I agree with Scotticher, if your mom knew how miserable you were I bet she’d let you come home in a minute. Go home babe. You’d feel so much better and you know your family loves you.

Good luck I’m thinking of you.

Whammo, baby, you’ve got to get back home. Or at least close enough to drive there when you want. Hey, move to Nashville–it’s about a half day drive to KC and then we can have Doper meetings together!

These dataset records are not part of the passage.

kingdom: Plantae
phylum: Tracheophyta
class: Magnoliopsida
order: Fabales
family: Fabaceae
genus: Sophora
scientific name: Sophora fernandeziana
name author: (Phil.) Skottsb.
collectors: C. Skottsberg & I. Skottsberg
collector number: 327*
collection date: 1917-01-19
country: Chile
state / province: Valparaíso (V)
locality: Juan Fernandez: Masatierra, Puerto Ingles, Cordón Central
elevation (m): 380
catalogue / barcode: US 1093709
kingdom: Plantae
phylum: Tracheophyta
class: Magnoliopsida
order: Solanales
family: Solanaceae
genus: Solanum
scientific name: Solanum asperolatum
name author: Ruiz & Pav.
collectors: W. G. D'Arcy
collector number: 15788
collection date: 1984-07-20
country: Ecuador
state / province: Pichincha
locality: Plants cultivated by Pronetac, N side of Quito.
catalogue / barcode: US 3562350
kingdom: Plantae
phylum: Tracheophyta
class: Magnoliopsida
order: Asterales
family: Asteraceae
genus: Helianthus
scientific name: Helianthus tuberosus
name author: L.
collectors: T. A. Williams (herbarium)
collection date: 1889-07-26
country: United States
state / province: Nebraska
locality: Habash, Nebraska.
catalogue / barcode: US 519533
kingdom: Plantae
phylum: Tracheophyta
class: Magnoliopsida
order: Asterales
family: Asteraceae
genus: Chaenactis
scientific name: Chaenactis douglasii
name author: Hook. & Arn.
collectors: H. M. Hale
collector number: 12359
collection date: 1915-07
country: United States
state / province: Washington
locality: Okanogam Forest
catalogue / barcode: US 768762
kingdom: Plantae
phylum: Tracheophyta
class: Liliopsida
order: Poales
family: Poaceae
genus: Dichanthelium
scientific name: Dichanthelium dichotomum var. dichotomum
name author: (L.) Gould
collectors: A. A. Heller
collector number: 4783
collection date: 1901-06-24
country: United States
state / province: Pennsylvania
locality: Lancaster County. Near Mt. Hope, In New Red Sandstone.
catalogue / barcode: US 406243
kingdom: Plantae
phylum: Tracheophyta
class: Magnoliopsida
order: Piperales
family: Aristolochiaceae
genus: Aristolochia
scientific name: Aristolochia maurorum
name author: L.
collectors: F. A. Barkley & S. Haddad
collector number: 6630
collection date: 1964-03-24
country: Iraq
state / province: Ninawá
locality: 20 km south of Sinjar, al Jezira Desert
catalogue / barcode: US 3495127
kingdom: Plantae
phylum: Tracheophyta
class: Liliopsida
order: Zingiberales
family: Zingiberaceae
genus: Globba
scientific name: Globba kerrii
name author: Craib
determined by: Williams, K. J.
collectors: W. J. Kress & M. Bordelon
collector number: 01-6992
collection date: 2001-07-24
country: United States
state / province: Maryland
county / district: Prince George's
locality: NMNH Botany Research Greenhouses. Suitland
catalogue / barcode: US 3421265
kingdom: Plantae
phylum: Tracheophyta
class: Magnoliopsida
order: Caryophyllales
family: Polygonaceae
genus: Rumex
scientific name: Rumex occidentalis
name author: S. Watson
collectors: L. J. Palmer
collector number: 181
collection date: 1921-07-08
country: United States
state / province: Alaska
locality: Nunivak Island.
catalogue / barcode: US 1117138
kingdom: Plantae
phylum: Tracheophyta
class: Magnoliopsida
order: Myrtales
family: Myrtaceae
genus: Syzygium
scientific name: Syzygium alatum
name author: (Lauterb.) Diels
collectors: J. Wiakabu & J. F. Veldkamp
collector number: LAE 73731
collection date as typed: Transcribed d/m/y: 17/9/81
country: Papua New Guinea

Seriously, you need to get back to where your roots are–you get your strength from them. At least go back for a visit and recharge your batteries. Meanwhile, if you need to talk, feel free to e-mail me!

{{{{Whammo}}}}

I do care, Scotti. Our dear friend Whammo has removed his mask and asked us to help him with his pain.

We all wear masks to protect ourselves from the pain. My mask is that of a shallow frat boy. Sometimes, I forget I have it on, and when I remember, it’s been so long that it’s hard to take it off. Hopefully, one day, I won’t need to wear a mask anymore. Hopefully one day.

But today, it’s Whammo’s turn to speak, and my story is for another day, and another thread.

–Tim

Hej Whammo!

Just wanted to say,
I wish you the best
and I hope your moving back home,
becasue you need to and you know that.
Take care.
(((((((kram)))))))))

/me just realized how obscenely over dramatic he sounded in the last post

I do apologize.

–Tim

Homer, quit apologizing for “having a sensitive side.” It becomes you.

Whammo, please, find a way, man. Go home. I can’t imagine being that far away from my family. God, that would drive me wild. Good luck to you.